Sources
Most sources documenting Germanic paganism have presumably been lost. From Iceland there is substantial literature, namely the Nordic Sagas and the Eddas, but most of this was written long after Iceland's conversion to Christianity. Some information is found in the Nibelungenlied. The closest literary source may be Beowulf, which some scholars believe was composed as early as the eighth century, and therefore within living memory of Anglo-Saxon paganism. Limited information also exists in Tacitus' ethnographic work Germania.
Further material has been deduced from customs found in surviving rural folk traditions that have either been mildly superficially Christianized or lightly modified, including surviving laws and legislature (Althing, Anglo-Saxon law, the Grágás), calendar dates, customary folktales and traditional symbolism found in folk art.
A great deal of information has been unearthed by recent archaeology, including the Anglo-Saxon Sutton Hoo royal funerary site in East Anglia and the royal temple at Gefren/Yeavering in Northumberland. The traditional ballads of the Northumbrian/Scottish borders, and their European counterparts, have also preserved many aspects of Germanic belief. As York Powell wrote, "The very scheme on which the ballads and lays are alike built, the hapless innocent death of a hero or heroine, is as heathen as the plot of any Athenian tragedy can be."

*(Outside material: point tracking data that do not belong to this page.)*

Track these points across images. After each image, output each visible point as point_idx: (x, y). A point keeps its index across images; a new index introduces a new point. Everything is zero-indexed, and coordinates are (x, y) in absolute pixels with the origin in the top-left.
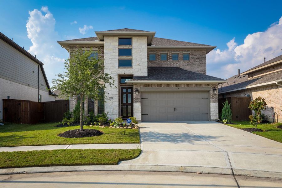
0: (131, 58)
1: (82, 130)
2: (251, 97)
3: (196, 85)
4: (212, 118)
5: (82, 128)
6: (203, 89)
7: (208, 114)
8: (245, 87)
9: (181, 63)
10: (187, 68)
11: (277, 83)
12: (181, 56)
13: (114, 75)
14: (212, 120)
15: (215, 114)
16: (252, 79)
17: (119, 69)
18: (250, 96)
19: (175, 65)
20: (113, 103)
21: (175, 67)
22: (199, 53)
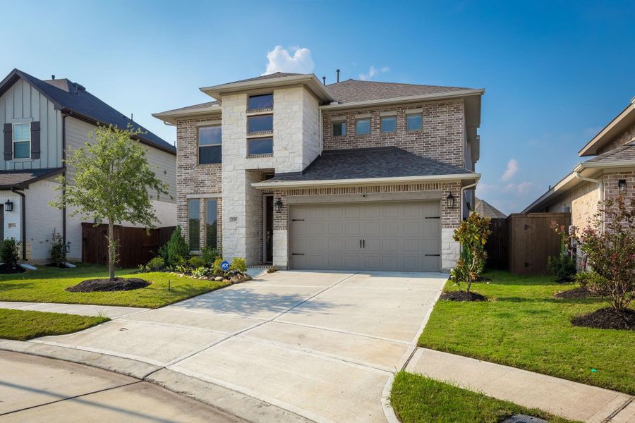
0: (271, 135)
4: (445, 265)
7: (437, 255)
9: (403, 138)
10: (416, 147)
11: (577, 176)
12: (401, 121)
13: (239, 171)
14: (445, 270)
15: (452, 257)
17: (248, 160)
19: (388, 143)
20: (236, 229)
21: (387, 147)
22: (445, 109)
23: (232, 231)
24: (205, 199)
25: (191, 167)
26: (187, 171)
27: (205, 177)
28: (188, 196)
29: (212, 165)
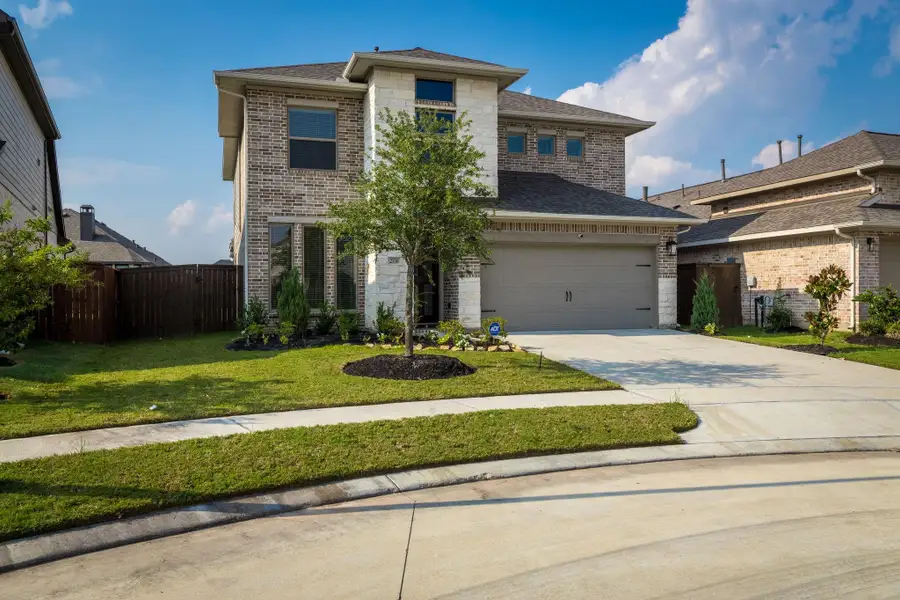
1: (412, 357)
2: (739, 265)
3: (625, 227)
4: (662, 320)
5: (412, 350)
6: (642, 241)
7: (651, 309)
8: (727, 236)
9: (562, 165)
10: (579, 178)
11: (837, 232)
12: (561, 144)
14: (663, 325)
15: (669, 311)
16: (726, 216)
18: (737, 262)
19: (546, 169)
20: (399, 275)
21: (546, 174)
22: (607, 137)
23: (392, 279)
24: (303, 224)
25: (276, 170)
26: (270, 177)
27: (306, 190)
28: (271, 219)
29: (318, 172)
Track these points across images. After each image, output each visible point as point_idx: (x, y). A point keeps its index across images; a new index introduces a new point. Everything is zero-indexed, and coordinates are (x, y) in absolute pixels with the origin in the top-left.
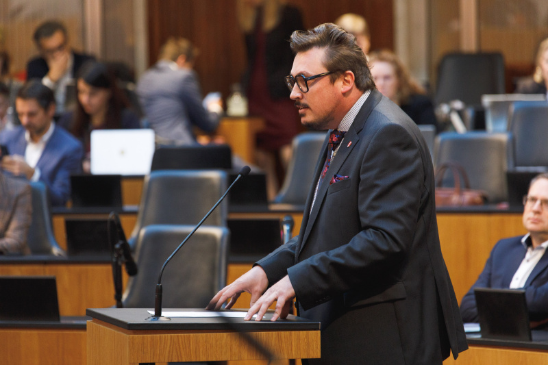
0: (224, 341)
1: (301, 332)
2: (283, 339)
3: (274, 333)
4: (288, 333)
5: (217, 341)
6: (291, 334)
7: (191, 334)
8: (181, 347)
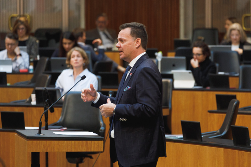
0: (65, 144)
1: (96, 141)
2: (88, 144)
3: (85, 141)
4: (90, 141)
5: (62, 144)
6: (92, 142)
7: (52, 141)
8: (48, 146)
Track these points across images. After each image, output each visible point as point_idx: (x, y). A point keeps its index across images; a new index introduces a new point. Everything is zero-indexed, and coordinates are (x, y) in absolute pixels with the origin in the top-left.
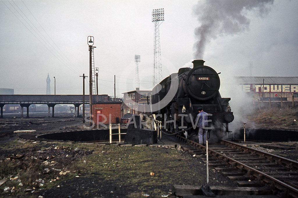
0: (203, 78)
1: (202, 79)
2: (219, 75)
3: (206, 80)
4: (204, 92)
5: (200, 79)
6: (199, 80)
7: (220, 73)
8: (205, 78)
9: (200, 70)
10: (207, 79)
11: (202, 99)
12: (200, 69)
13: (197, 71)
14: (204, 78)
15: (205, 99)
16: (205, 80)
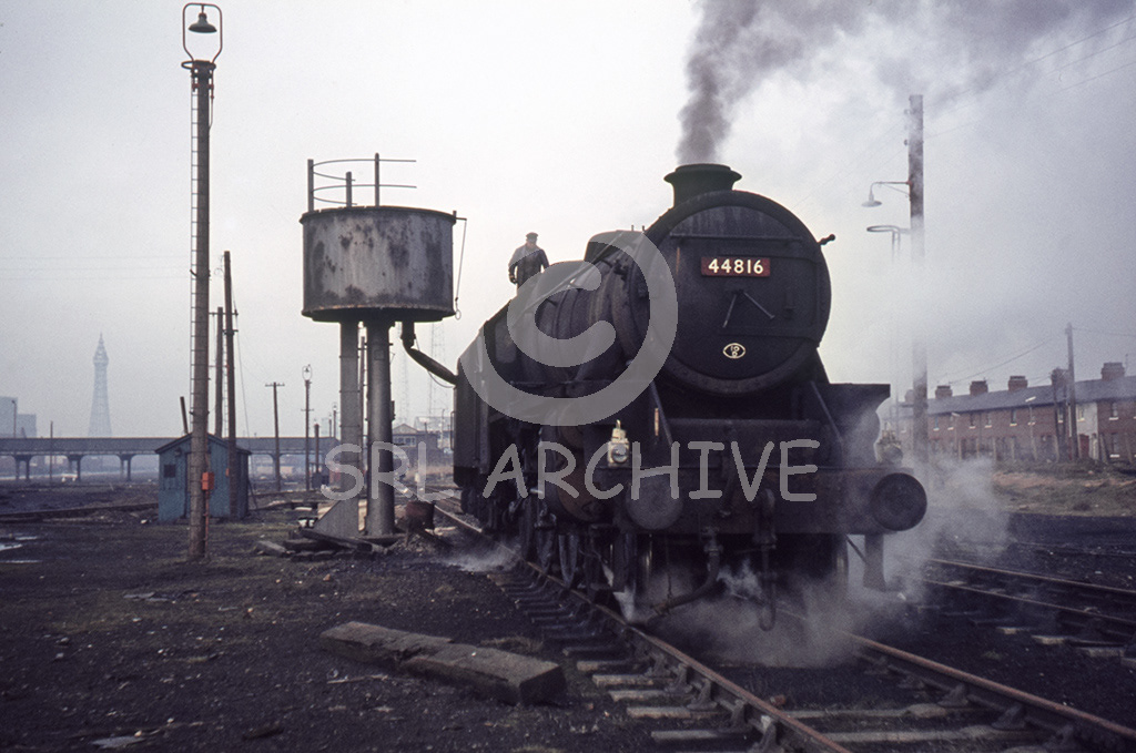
0: (732, 265)
1: (728, 269)
2: (824, 248)
3: (753, 276)
4: (736, 346)
5: (716, 269)
6: (712, 277)
7: (832, 238)
8: (745, 266)
9: (717, 214)
10: (758, 269)
11: (725, 387)
12: (718, 210)
13: (695, 222)
14: (739, 264)
15: (741, 387)
16: (744, 276)
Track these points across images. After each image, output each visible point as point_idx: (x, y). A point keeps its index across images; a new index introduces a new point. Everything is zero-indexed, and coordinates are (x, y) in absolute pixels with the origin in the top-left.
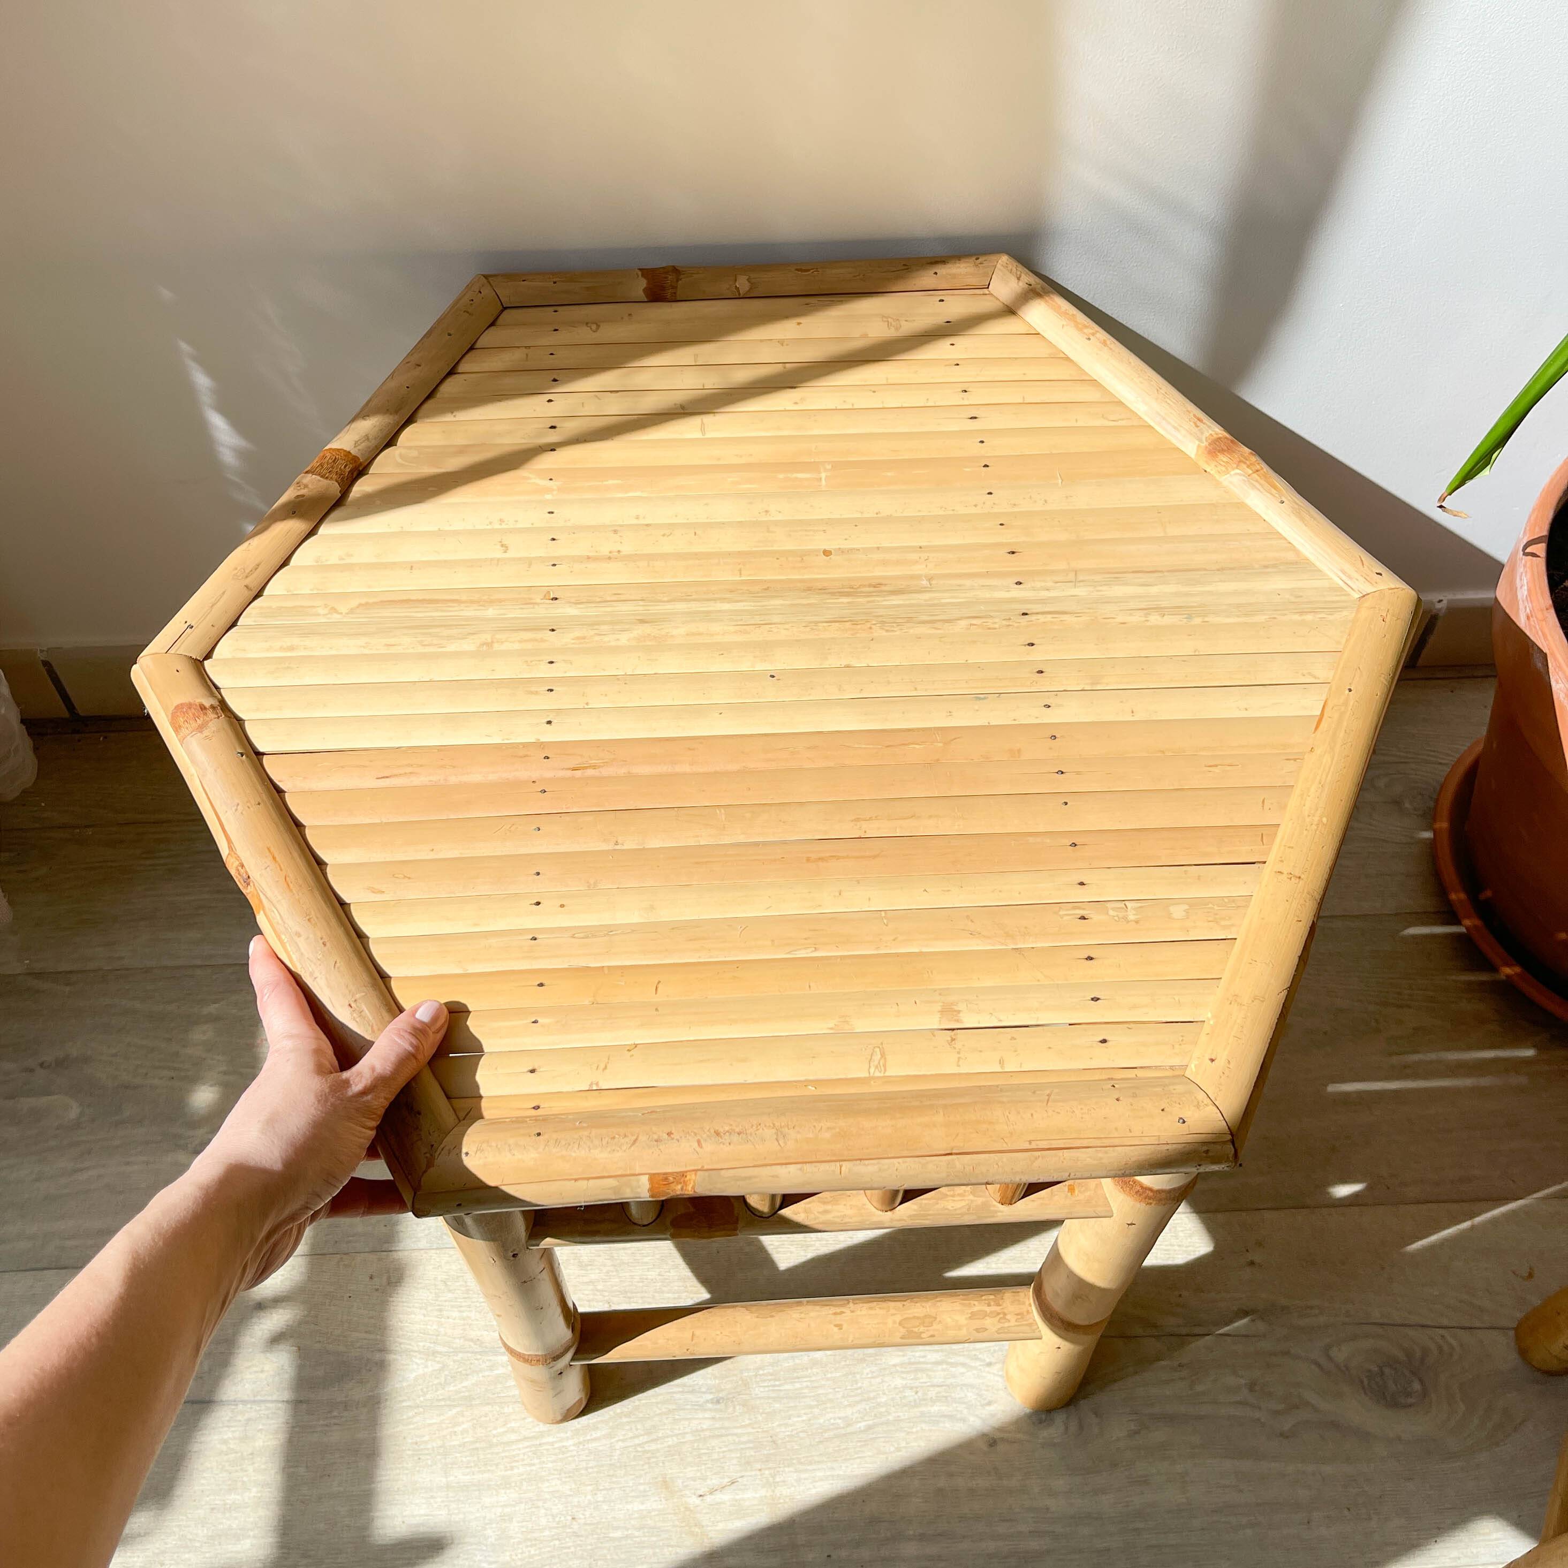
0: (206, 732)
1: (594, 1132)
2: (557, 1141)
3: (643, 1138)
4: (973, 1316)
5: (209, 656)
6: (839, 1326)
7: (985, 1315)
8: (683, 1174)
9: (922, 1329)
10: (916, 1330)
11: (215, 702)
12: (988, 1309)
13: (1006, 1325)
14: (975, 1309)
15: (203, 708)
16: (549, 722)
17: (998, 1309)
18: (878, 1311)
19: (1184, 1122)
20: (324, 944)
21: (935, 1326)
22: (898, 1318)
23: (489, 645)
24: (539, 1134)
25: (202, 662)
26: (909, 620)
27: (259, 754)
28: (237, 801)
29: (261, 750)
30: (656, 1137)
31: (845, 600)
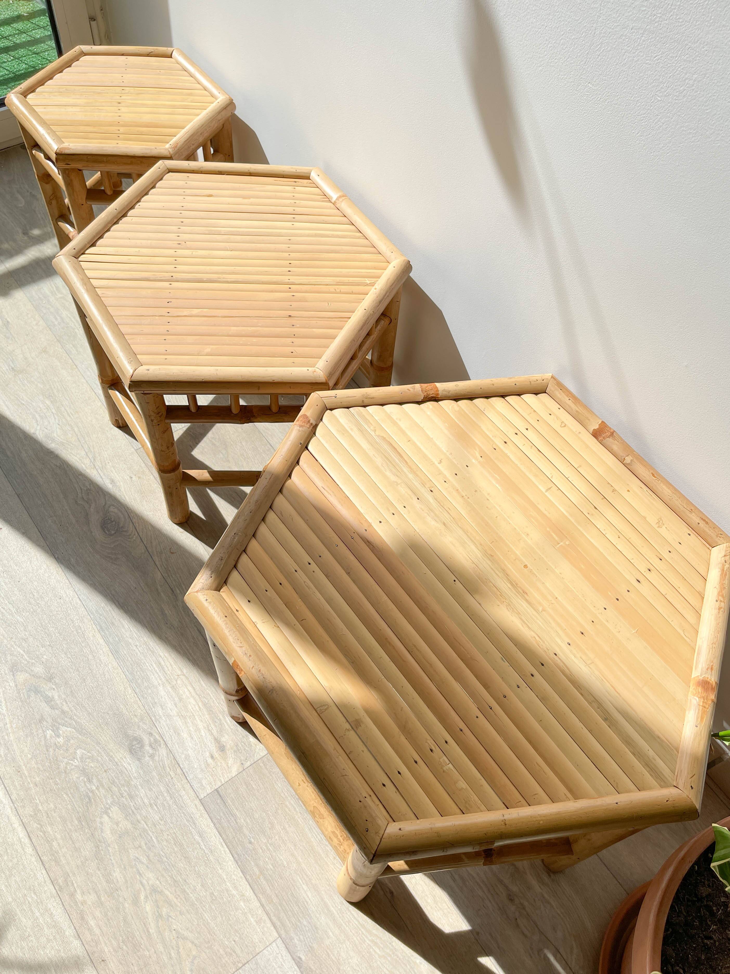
0: (301, 429)
1: (237, 632)
2: (226, 624)
3: (244, 649)
4: (333, 832)
5: (331, 410)
6: (299, 785)
7: (337, 837)
8: (242, 670)
9: (317, 816)
10: (316, 814)
11: (314, 423)
12: (339, 837)
13: (339, 848)
14: (336, 832)
15: (309, 421)
16: (380, 522)
17: (342, 840)
18: (313, 796)
19: (367, 831)
20: (251, 512)
21: (321, 820)
22: (315, 805)
23: (397, 484)
24: (226, 617)
25: (327, 409)
26: (519, 614)
27: (307, 448)
28: (283, 454)
29: (309, 448)
30: (247, 652)
31: (509, 585)
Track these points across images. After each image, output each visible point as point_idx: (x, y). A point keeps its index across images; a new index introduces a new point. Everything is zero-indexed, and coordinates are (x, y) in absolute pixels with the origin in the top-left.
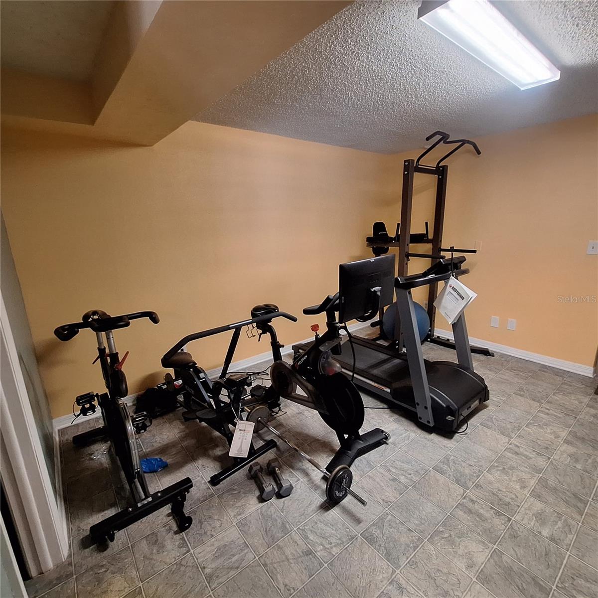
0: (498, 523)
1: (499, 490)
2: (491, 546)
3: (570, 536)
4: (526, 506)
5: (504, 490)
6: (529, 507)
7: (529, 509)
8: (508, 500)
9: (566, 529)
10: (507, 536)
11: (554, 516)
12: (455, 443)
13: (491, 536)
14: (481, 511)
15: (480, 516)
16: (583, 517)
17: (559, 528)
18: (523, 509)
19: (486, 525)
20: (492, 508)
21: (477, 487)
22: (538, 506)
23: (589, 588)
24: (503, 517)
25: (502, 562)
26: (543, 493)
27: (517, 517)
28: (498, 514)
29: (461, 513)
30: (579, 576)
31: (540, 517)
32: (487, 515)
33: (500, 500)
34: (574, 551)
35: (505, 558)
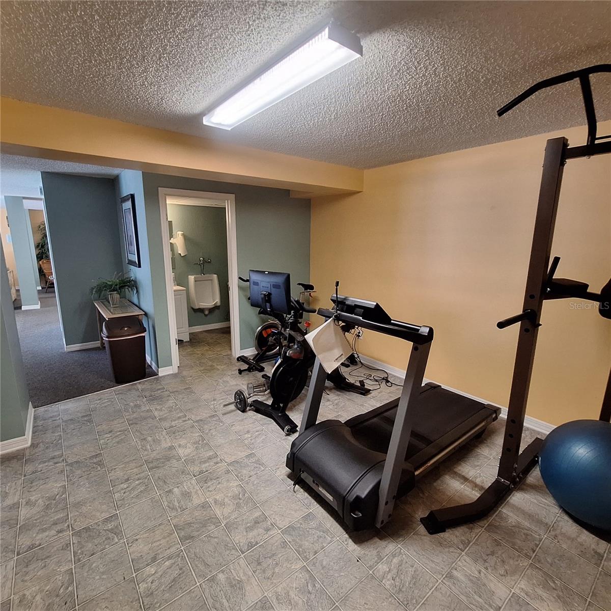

Although perhaps singularly most responsible for the destruction of pagan sites, including massacres, such as the Massacre of Verden and the subsequent dismantling of ancient tribal ruling systems, the Frankish emperor Charlemagne of The Holy Roman Empire is said to have acquired a substantial collection of Germanic songs, which was deliberately destroyed after his death by his successor, Louis the Pious.